What NOT to do with a rebellious teen

Speaking about the challenges of raising adolescents, Mark Twain once said, “when a boy turns 13, put him in a barrel and feed him through a knot hole. When he turns 16, plug up the hole”. When parents think about their kids growing into teens, they begin to get worried. Thoughts of their teen being involved in reckless driving, breaking curfew, shoplifting, arguing endlessly and disobedience start to haunt them. Parents and teenagers can't tussle and expect the problem to be solved. 

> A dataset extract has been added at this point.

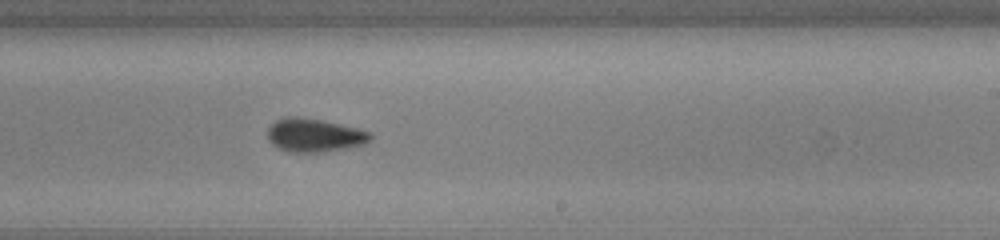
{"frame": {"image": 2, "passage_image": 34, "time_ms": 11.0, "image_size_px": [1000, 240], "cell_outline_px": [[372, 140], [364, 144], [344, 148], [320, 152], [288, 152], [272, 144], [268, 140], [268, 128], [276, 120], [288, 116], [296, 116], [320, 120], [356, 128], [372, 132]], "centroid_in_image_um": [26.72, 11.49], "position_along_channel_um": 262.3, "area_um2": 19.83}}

All teenagers rebel at some point. According to research, during adolescence the prefrontal cortex of the brain, which is present behind the forehead , acts as a thinking cap or a judgment center which helps teenagers analyze the world more realistically. Apart from developing an identity crisis, teenagers have the added responsibility of dealing with peer pressure at school, media influences and hormonal changes  that they are undergoing. During this  time, teenagers want to be taken seriously and treated as adults. If not communicated with, appropriately,  these teenagers can become rebellious and go down a path which they would regret later in life. Keeping that in mind , here are a few things parents can avoid, while speaking with their rebellious teenagers:

Anger management for teenagers is the key 

It is easy to start a war of the words with your teen. Research proves teenagers are hot-blooded. They feel threatened when spoken to in a loud voice which causes them to react irrationally. Regardless of how absurd the state of affairs might be,  parents should suppress their anger and learn to be tolerant. Anger management for teens and parents are programs run across the country that can provide the necessary help to curb this problem for both demographics.

Do not turn a deaf ear

Parenting experts are of the view that a major cause of conflict between parents and teens is the fact that parents, in most cases, do not take seriously what their adolescent has to say to them. Turning a deaf ear to their concerns or laughing at their ideas will only make matters worse. Be a good listener when your teen discusses a problem. They might actually have a valid point!

Establishing an effective line of communication with your defiant teen will not only help curb the hostility  but also provide a platform where teenagers can freely voice their concerns . This would allow  parents to take appropriate measures to sort out any unresolved issues.